::: EXERCISE DATA :::

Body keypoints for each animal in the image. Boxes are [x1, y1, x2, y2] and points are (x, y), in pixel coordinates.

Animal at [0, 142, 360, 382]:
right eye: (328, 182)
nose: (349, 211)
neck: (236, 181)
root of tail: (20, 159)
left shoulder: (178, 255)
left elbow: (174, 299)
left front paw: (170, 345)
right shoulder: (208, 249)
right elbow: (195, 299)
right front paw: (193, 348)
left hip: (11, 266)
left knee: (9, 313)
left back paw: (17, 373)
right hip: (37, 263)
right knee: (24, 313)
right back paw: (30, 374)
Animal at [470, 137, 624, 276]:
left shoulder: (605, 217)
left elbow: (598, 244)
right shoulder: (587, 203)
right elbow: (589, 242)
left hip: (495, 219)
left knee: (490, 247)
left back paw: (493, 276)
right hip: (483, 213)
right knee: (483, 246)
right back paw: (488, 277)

:::
::: EXERCISE DATA :::

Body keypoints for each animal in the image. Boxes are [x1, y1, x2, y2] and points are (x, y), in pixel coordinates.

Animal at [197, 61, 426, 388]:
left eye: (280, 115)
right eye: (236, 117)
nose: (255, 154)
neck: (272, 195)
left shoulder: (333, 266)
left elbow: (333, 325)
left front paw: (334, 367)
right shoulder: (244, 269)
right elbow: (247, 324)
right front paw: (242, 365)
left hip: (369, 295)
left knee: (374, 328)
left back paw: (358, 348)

:::

▶ INSTRUCTIONS FOR THE TASK
Copy the records above exactly, beginning at the line that contains "neck: (236, 181)" and stopping after the line that contains "right back paw: (488, 277)".

▶ ANSWER BELOW
neck: (236, 181)
root of tail: (20, 159)
left shoulder: (178, 255)
left elbow: (174, 299)
left front paw: (170, 345)
right shoulder: (208, 249)
right elbow: (195, 299)
right front paw: (193, 348)
left hip: (11, 266)
left knee: (9, 313)
left back paw: (17, 373)
right hip: (37, 263)
right knee: (24, 313)
right back paw: (30, 374)
Animal at [470, 137, 624, 276]:
left shoulder: (605, 217)
left elbow: (598, 244)
right shoulder: (587, 203)
right elbow: (589, 242)
left hip: (495, 219)
left knee: (490, 247)
left back paw: (493, 276)
right hip: (483, 213)
right knee: (483, 246)
right back paw: (488, 277)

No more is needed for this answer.